As of June 15, 2005, patients had been treated for a median of 120 days. AMN107 was well-tolerated, and the most common drug-related adverse events were constipation, nausea, and vomiting. Among CML patients who harbored a BCR-ABL mutation prior to treatment, 60 percent achieved a hematologic response and 41 percent achieved a cytogenetic response. In addition, 72 percent of CML patients who had no BCR-ABL mutation prior to taking AMN107 achieved a hematologic response, and 59 percent achieved a cytogenetic response.
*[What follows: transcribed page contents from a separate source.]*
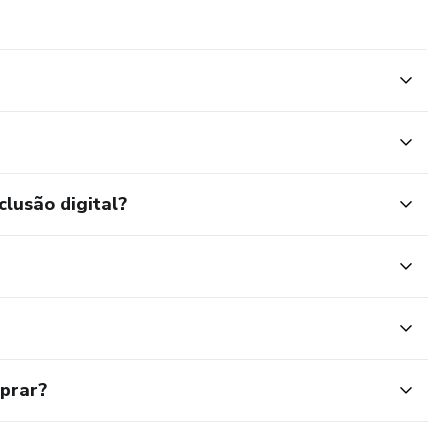
clusão digital?
mprar?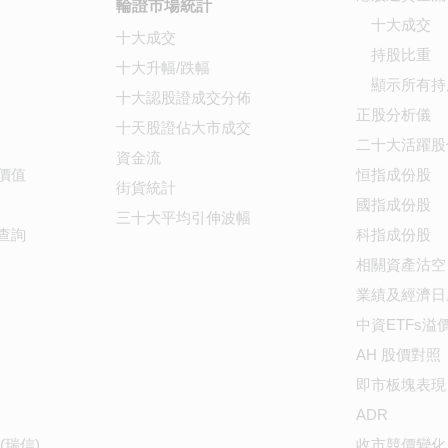
輪證市場統計
十大成交
十大成交
持股比重
十大升幅/跌幅
顯示所有持
十大認股證成交分佈
正股分析儀
十天股證佔大市成交
二十大活躍股
資金流
價值
恒指成份股
街貨統計
國指成份股
三十大平均引伸波幅
查詢
科指成份股
相關資產沽空
業績及經濟日
中資ETFs溢
AH 股價對照
即市板塊表現
ADR
(瑞信)
收市競價變化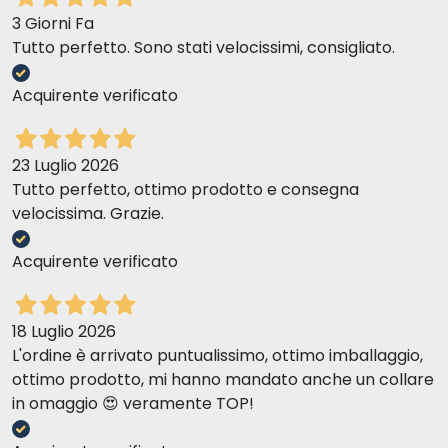
3 Giorni Fa
Tutto perfetto. Sono stati velocissimi, consigliato.
Acquirente verificato
23 Luglio 2026
Tutto perfetto, ottimo prodotto e consegna
velocissima. Grazie.
Acquirente verificato
18 Luglio 2026
L'ordine è arrivato puntualissimo, ottimo imballaggio,
ottimo prodotto, mi hanno mandato anche un collare
in omaggio 😍 veramente TOP!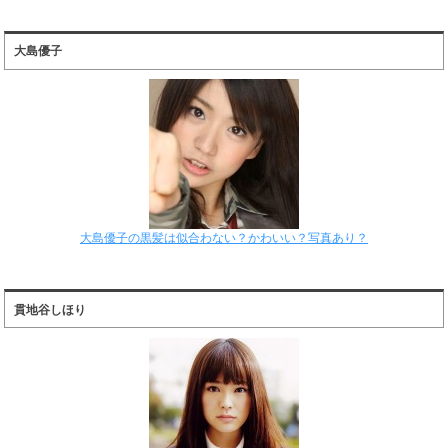
大島優子
大島優子の黒髪は似合わない？かわいい？写真あり？
貫地谷しほり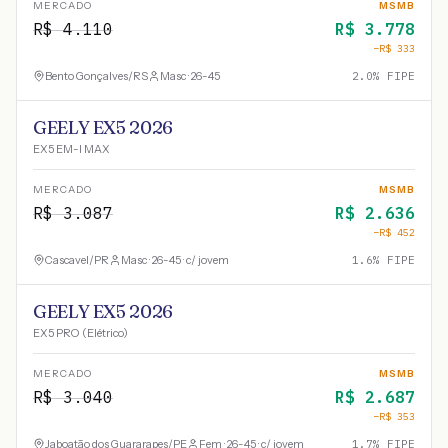
MERCADO
MSMB
R$
4.110
R$
3.778
−R$
333
Bento Gonçalves
/
RS
Masc · 26-45
2.0
% FIPE
GEELY EX5 2026
EX5 EM-I MAX
MERCADO
MSMB
R$
3.087
R$
2.636
−R$
452
Cascavel
/
PR
Masc · 26-45 · c/ jovem
1.6
% FIPE
GEELY EX5 2026
EX5 PRO (Elétrico)
MERCADO
MSMB
R$
3.040
R$
2.687
−R$
353
Jaboatão dos Guararapes
/
PE
Fem · 26-45 · c/ jovem
1.7
% FIPE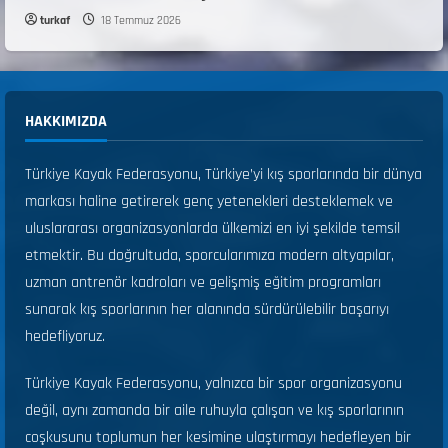
turkaf
18 Temmuz 2026
HAKKIMIZDA
Türkiye Kayak Federasyonu, Türkiye’yi kış sporlarında bir dünya
markası haline getirerek genç yetenekleri desteklemek ve
uluslararası organizasyonlarda ülkemizi en iyi şekilde temsil
etmektir. Bu doğrultuda, sporcularımıza modern altyapılar,
uzman antrenör kadroları ve gelişmiş eğitim programları
sunarak kış sporlarının her alanında sürdürülebilir başarıyı
hedefliyoruz.
Türkiye Kayak Federasyonu, yalnızca bir spor organizasyonu
değil, aynı zamanda bir aile ruhuyla çalışan ve kış sporlarının
coşkusunu toplumun her kesimine ulaştırmayı hedefleyen bir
Ph+ ALL patients who harbored a mutation prior to treatment with AMN107 saw a 33 percent response rate.

“AMN107 was shown to have significant activity in patients with advanced imatinib-resistant CML and Philadelphia chromosome positive acute lymphoblastic leukemia,” said Hagop M. Kantarjian, M.D., The University of Texas M. D. Anderson Cancer Center, Houston, Texas. “Current therapies, though effective, still have many limitations, and new treatment options with proven safety and efficacy can only benefit this patient population.”